68.虚空の闇に踊る

 崩壊した先端部に、誰か立っている。

 1歩でも踏み出せば、その先の虚空に体が放り出されてしまう淵に。


 二つ結びの長髪が、風に嬲られて暴れていた。


 全身が紅い……彼は……。


「結城!」


 僕の呼びかけに反応した。

 全身真っ赤な彼が、三日月の穴が開いただけの口で微笑む。

 真っ赤な顔を、さらに紅い涙が頬を伝う。


「知っていること、知らないこと、知るべきこと、知らずに終わること、知らなければよかったこと……どうして? 真実を求めるの? 暴いた真偽がどんなおぞましいかも分からないのに。知らないでいれば、幸せなことだってあるのに」


「…………」


「ボクたちは虚飾の中で生きている。人も、街も、陽の光さえ……みんなが認識した共有幻想に過ぎないのにさ。社会というコミュニティで、現世という名のスキーマを通してお互いの認知のズレを擦りあわせている。みんながみんな、分かりながらも目を背け続ける、本心では分かり合えないという痛みを抱えながらも。他者と接する慢性疼痛を我慢して。そうしないと自分の形を維持できないから。誰も彼もが自分の個人観で、人の個人観を推測して、自分の内側に相手を投影している。思い込みで構築した仮初のふれあい広場」


「…………」


 現実の結城ではない、彼は。

 結城は、こんな不可解な言動で人を悩ませたりしない。


 だが、わずかに香る清潔な、石鹸の匂い。

 彼が結城本人ではない……と断定できない親しみ深い共通性がある。

 ほんの一部、似通っているのだ。


「だからボクたちには舞台劇が必要なんだ。観客参加型カーテンコール不要な夢芝居。素敵だと思わない? 終わらない七色のミュージカルの劇中歌で、ボクたちはずっと踊り続けられるの。肩を抱いて、ステップを踏んで、見つめ合って。シャル・ウィ・ダンス?」


 差し出された右手から視線を背ける。


「踊るのは……好きじゃないんだ」


 真っ赤な彼が、フフッと笑った気がした。


「嫌いでも、きっと好きになるよ。だって、見たくもない現実なんかよりよっぽど素敵なんだもの。音楽のリズムに心が乗れば、自然と体だって動き出す。ボクがレクチャーしてあげるよ。

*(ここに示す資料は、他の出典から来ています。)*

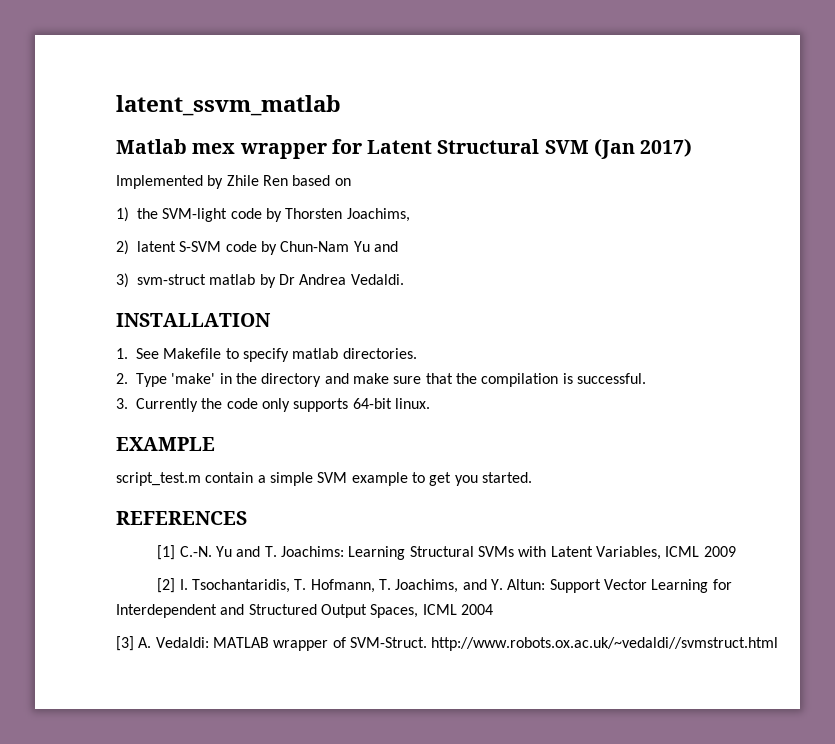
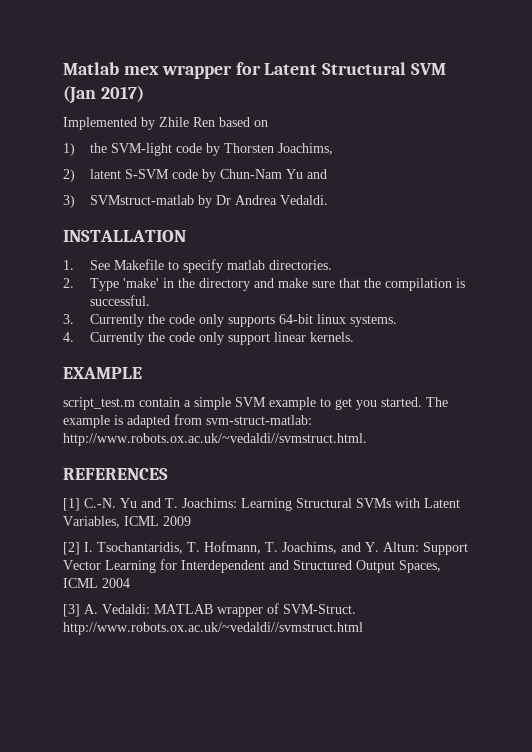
[116,95,341,116] latent_ssvm_matlab // -> (63, 68) none
[137,274,256,285] svm-struct matlab -> [89,195,194,205] SVMstruct-matlab
[394,398,430,409] linux. -> [316,314,397,327] [63,332,354,345] linux systems. // 4. Currently the code only support linear kernels.
(532, 477) none -> [426,397,448,407] [63,414,312,428] [63,433,367,446] The example is adapted from svm-struct-matlab: http://www.robots.ox.ac.uk/~vedaldi//svmstruct.html.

踊り方なんかじゃない、楽しみ方を。ほら、こんな風に……」


「あっ……」


 結城の形をしたそれが、床を軽く蹴り付け、後ろに跳ぶ。

 身体が、真っ暗な虚空へと投げ出される。


 慌てて駆け出し、手を伸ばすが、とても届く距離ではなかった。


「ステップ1、まずはお辞儀から。キャハハハハハハハハ!」


 金切り声に近い高笑いを上げながら、彼は闇の中へと堕ちていく。

 地面に衝突した音は聞こえない。

 深く深く、とてつもない下へと落ちて見えなくなった。


 ……身投げ? 投身自殺?

 発狂した末の奇行だったのだろうか。


 消失した運転席近くまで来て気付く。

 電車は闇の中を走っていた。

 光も何もない、ましてや地下鉄ですらない、底無しの黒が上下左右どこまでもどこまでも続いている。


「これはまた、超現実だな……」


 標識にはBADと書かれていたが、DEADEND(行き止まり)だ。


 後ろからはまだ化物たちが追ってきているだろうか。

 逃げ場はない。

 僕もあの結城に似た何かのように、身を投げ出せば良いのだろうか。


 まるで後追い心中のようで、嫌だ。